Task objective
Transcribe the full listing without changing a word, and omit its pictures.
>>>>>
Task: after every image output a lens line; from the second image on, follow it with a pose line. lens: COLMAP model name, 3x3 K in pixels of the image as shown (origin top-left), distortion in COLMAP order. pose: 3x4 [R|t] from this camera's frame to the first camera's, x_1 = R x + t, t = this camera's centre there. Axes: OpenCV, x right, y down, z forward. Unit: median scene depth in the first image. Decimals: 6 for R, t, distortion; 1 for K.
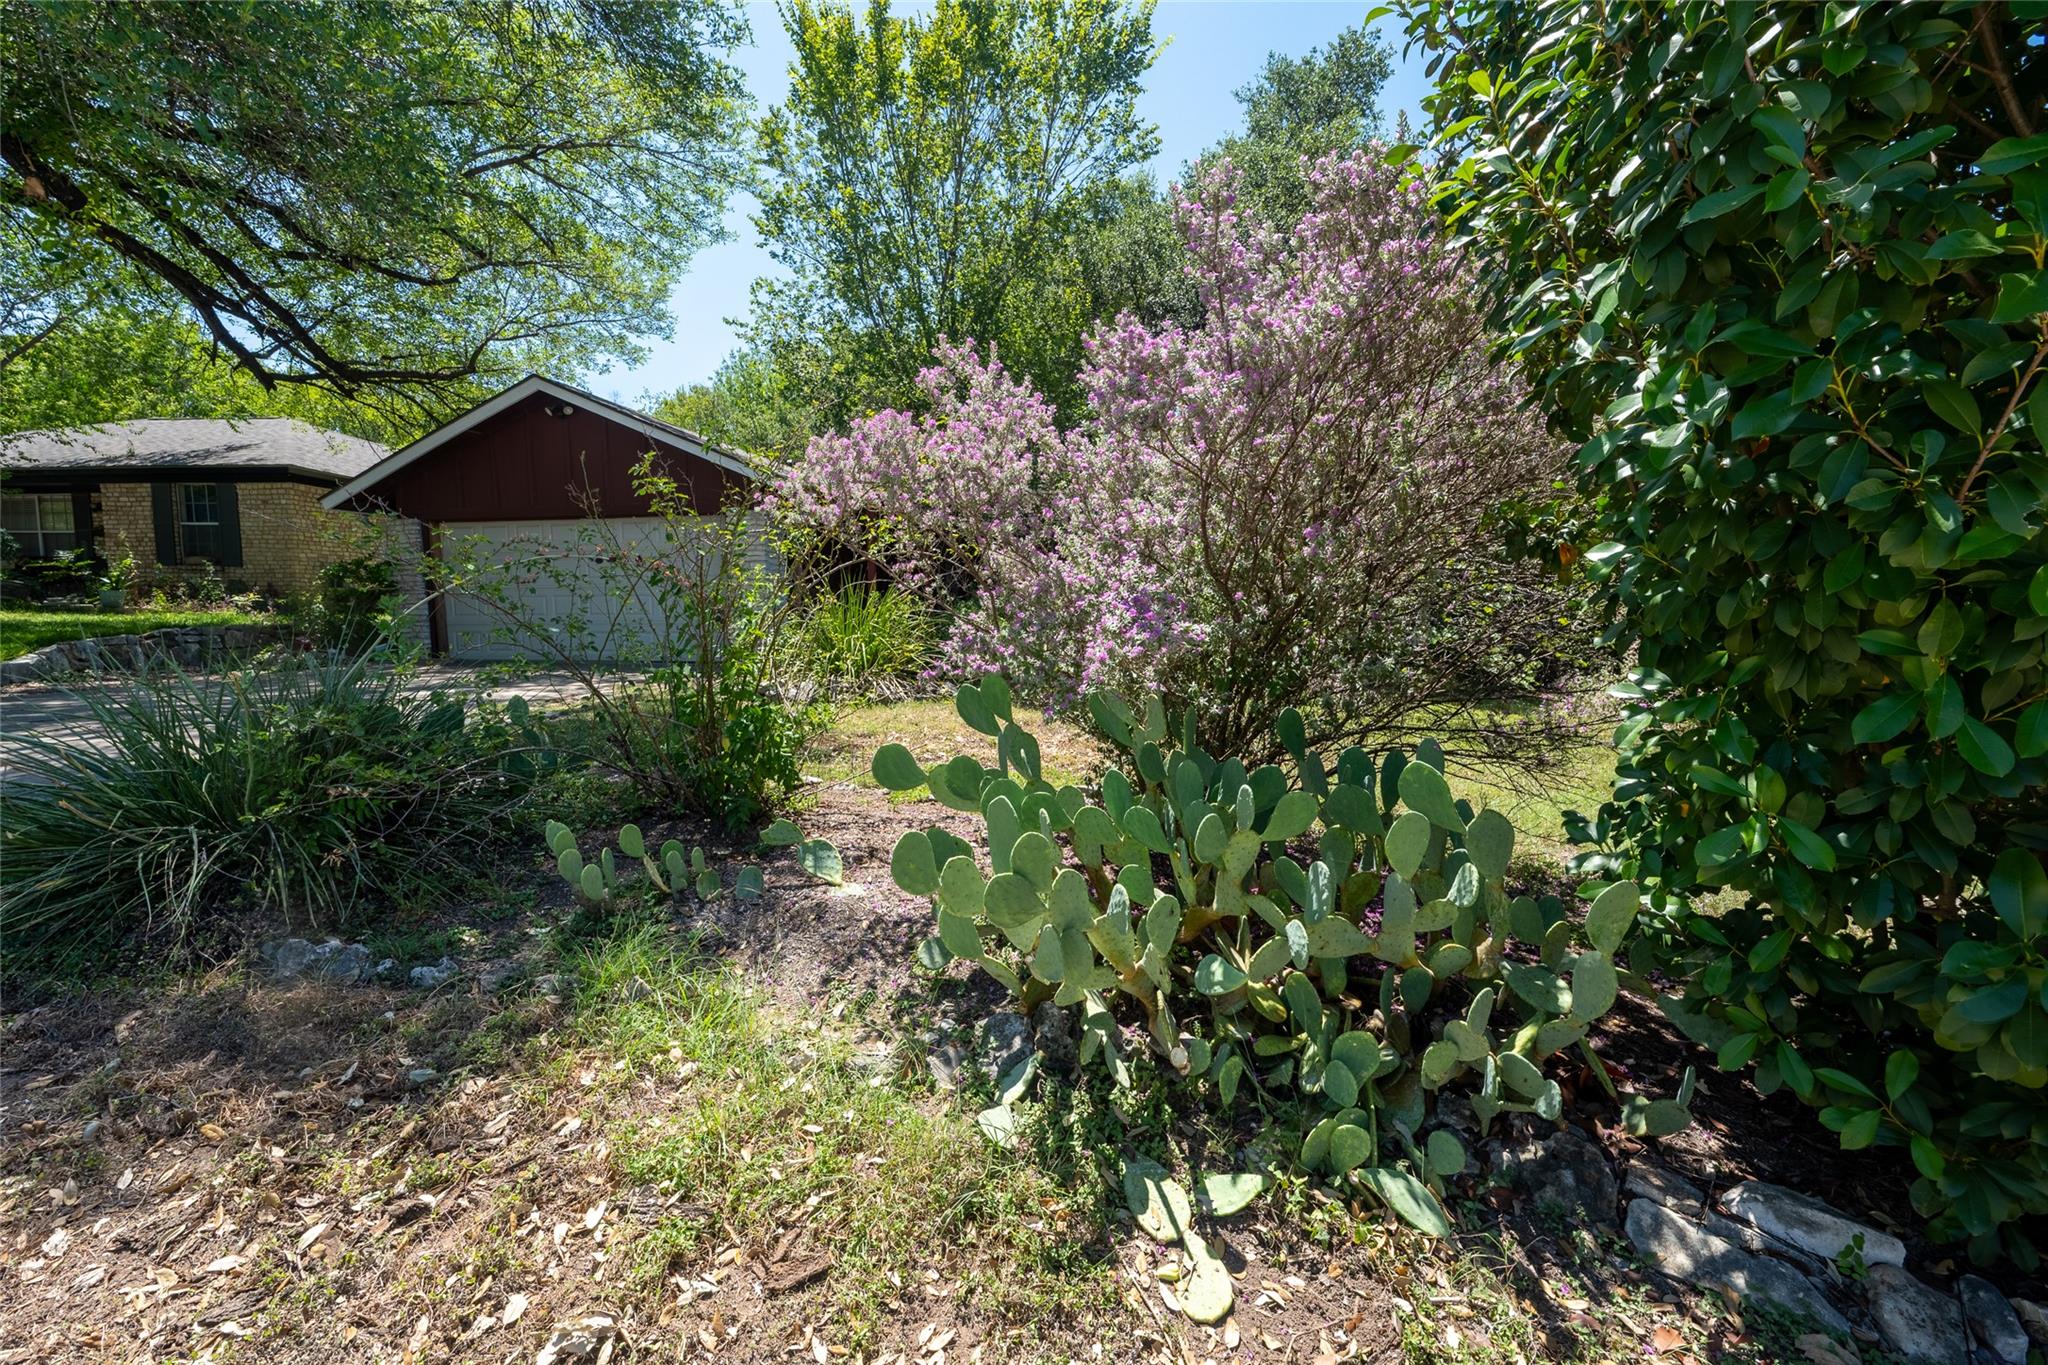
lens RADIAL K [[879.5, 0, 1020.7], [0, 879.5, 683.7], [0, 0, 1]] dist [-0.019826, 0.000189]
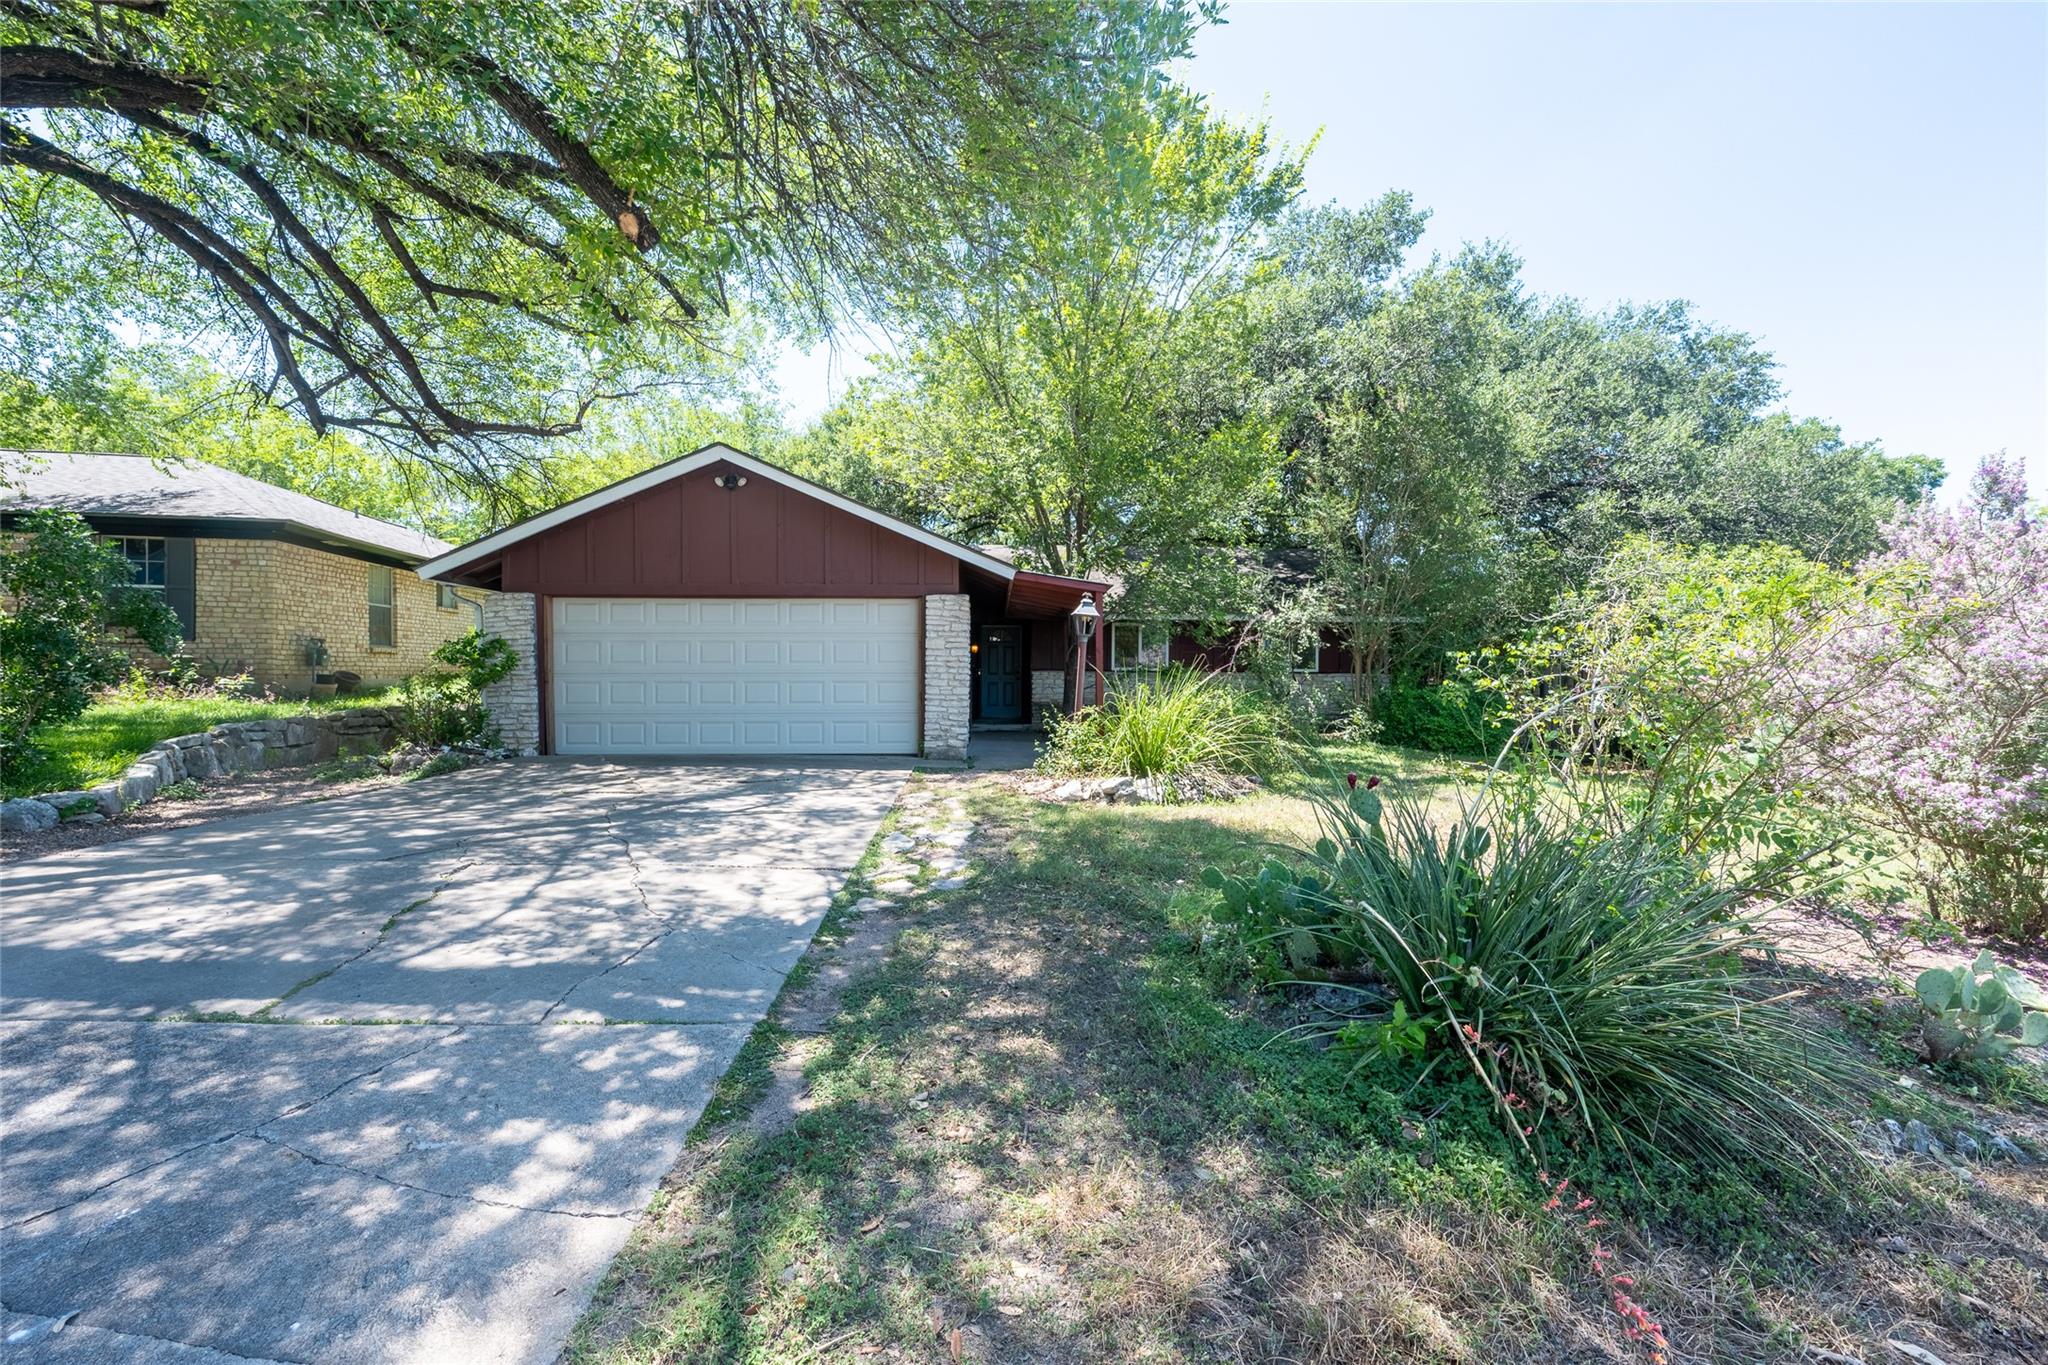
lens RADIAL K [[879.5, 0, 1026.3], [0, 879.5, 685.5], [0, 0, 1]] dist [-0.019826, 0.000189]
pose [[0.972974, -0.000581, 0.230915, -0.407139], [0.017921, 0.997171, -0.073000, -0.025151], [-0.230219, 0.075165, 0.970232, 0.051042]]
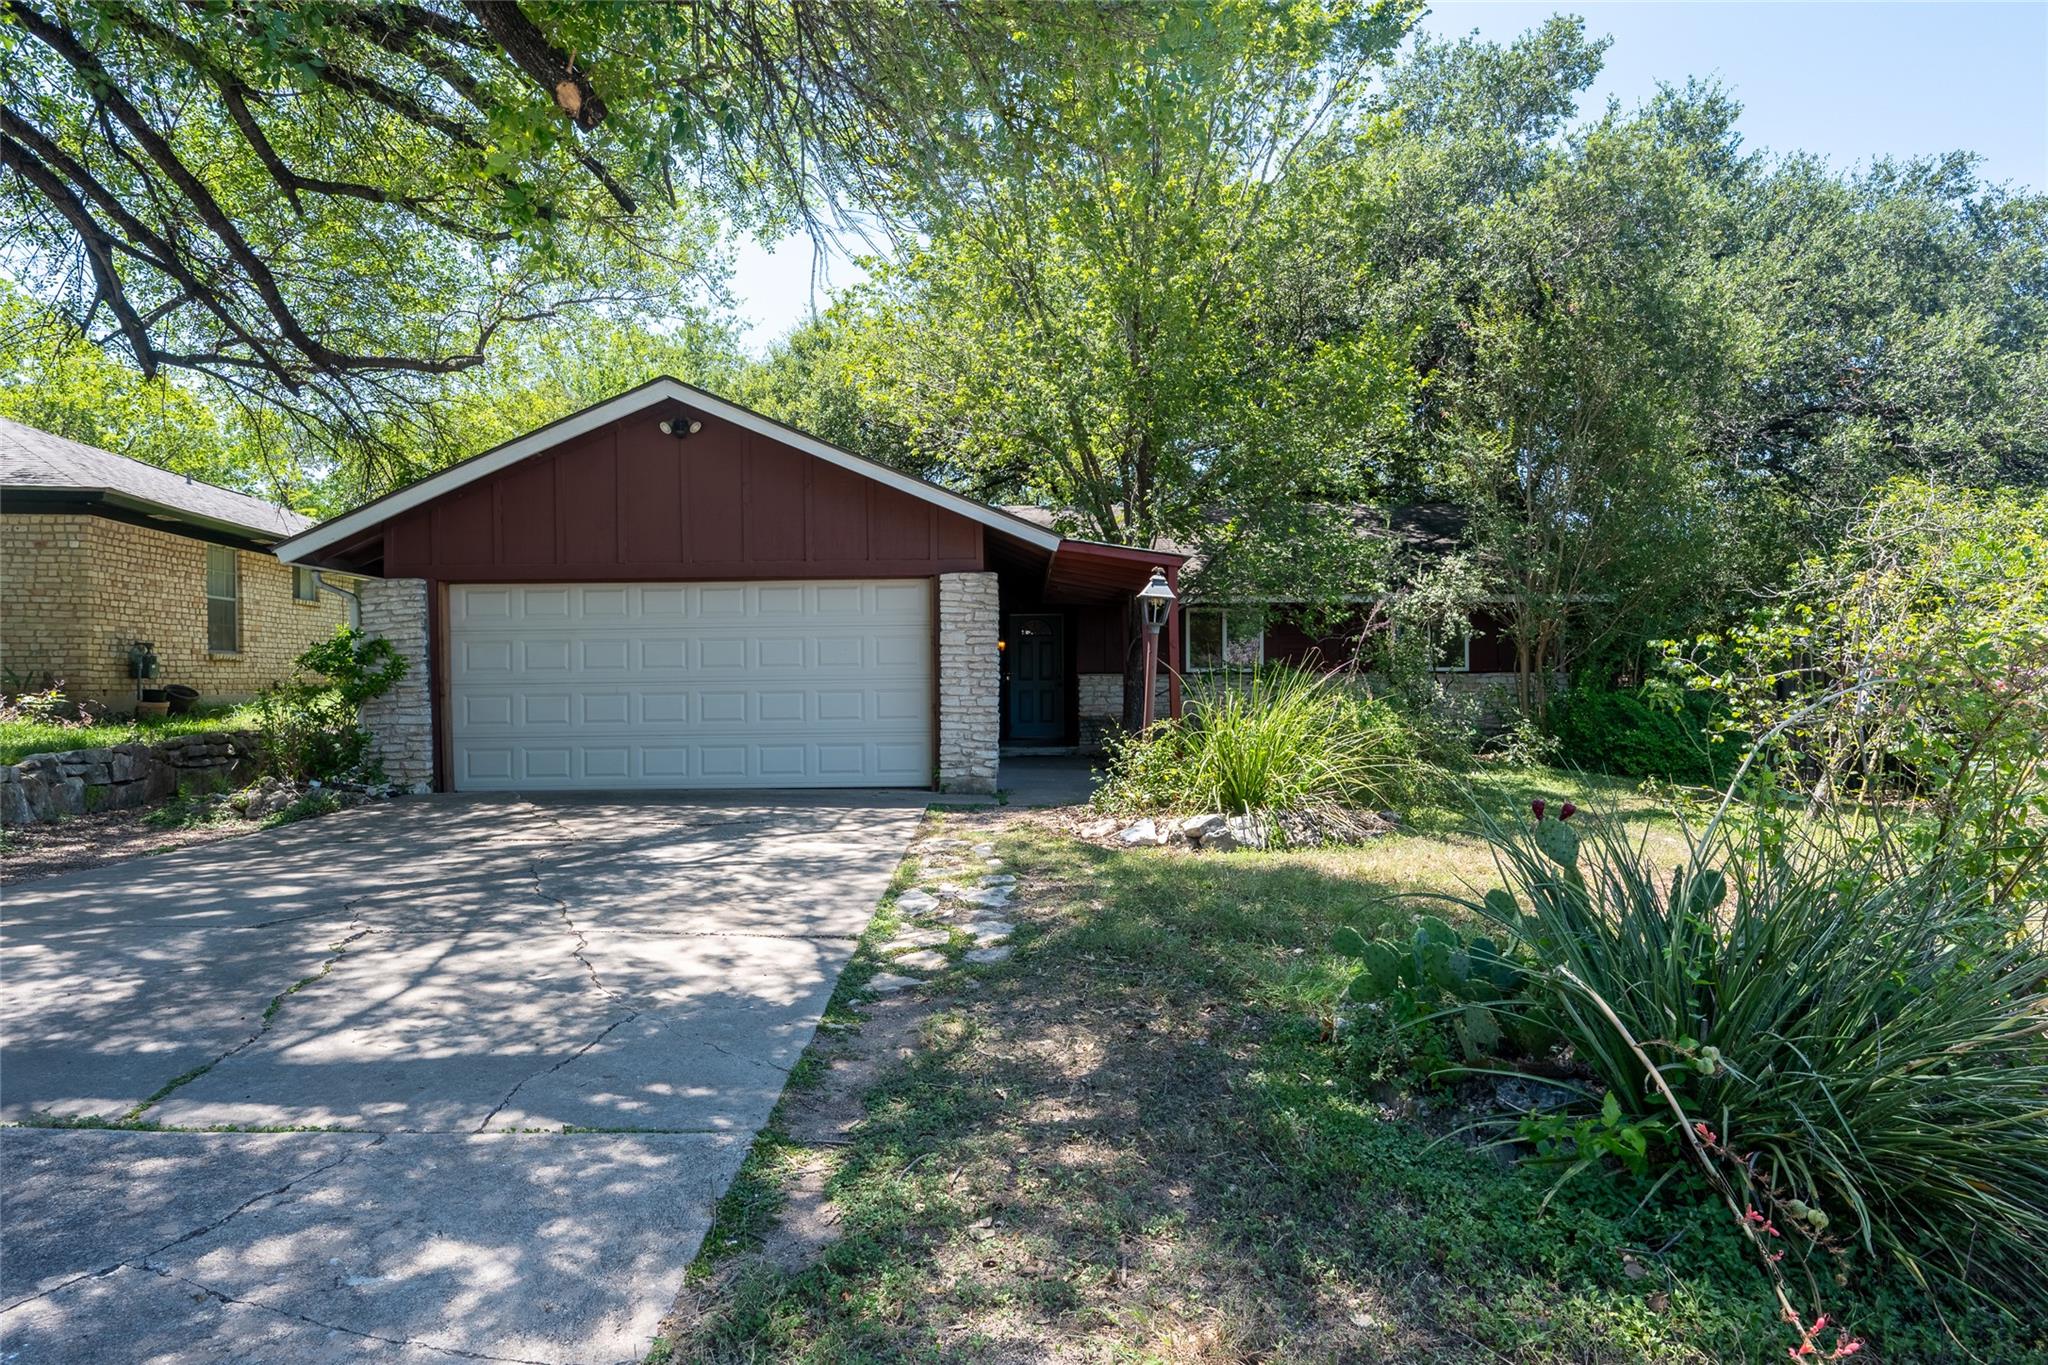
lens RADIAL K [[1191.5, 0, 1020.5], [0, 1191.5, 684.3], [0, 0, 1]] dist [-0.025363, 0.004869]
pose [[0.980418, -0.009912, 0.196678, -0.418591], [0.026761, 0.996174, -0.083195, -0.022962], [-0.195101, 0.086829, 0.976932, 0.044990]]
<<<<<
Written solution
Task: after every image output a lens line; from the second image on, follow it with a pose line. lens: COLMAP model name, 3x3 K in pixels of the image as shown (origin top-left), distortion in COLMAP order. pose: 3x4 [R|t] from this camera's frame to the first camera's, x_1 = R x + t, t = this camera's centre there. Axes: OpenCV, x right, y down, z forward. Unit: median scene depth in the first image. Decimals: 6 for R, t, distortion; 1 for K.
lens RADIAL K [[879.5, 0, 1020.7], [0, 879.5, 683.7], [0, 0, 1]] dist [-0.019826, 0.000189]
lens RADIAL K [[879.5, 0, 1026.3], [0, 879.5, 685.5], [0, 0, 1]] dist [-0.019826, 0.000189]
pose [[0.972974, -0.000581, 0.230915, -0.407139], [0.017921, 0.997171, -0.073000, -0.025151], [-0.230219, 0.075165, 0.970232, 0.051042]]
lens RADIAL K [[1191.5, 0, 1020.5], [0, 1191.5, 684.3], [0, 0, 1]] dist [-0.025363, 0.004869]
pose [[0.980418, -0.009912, 0.196678, -0.418591], [0.026761, 0.996174, -0.083195, -0.022962], [-0.195101, 0.086829, 0.976932, 0.044990]]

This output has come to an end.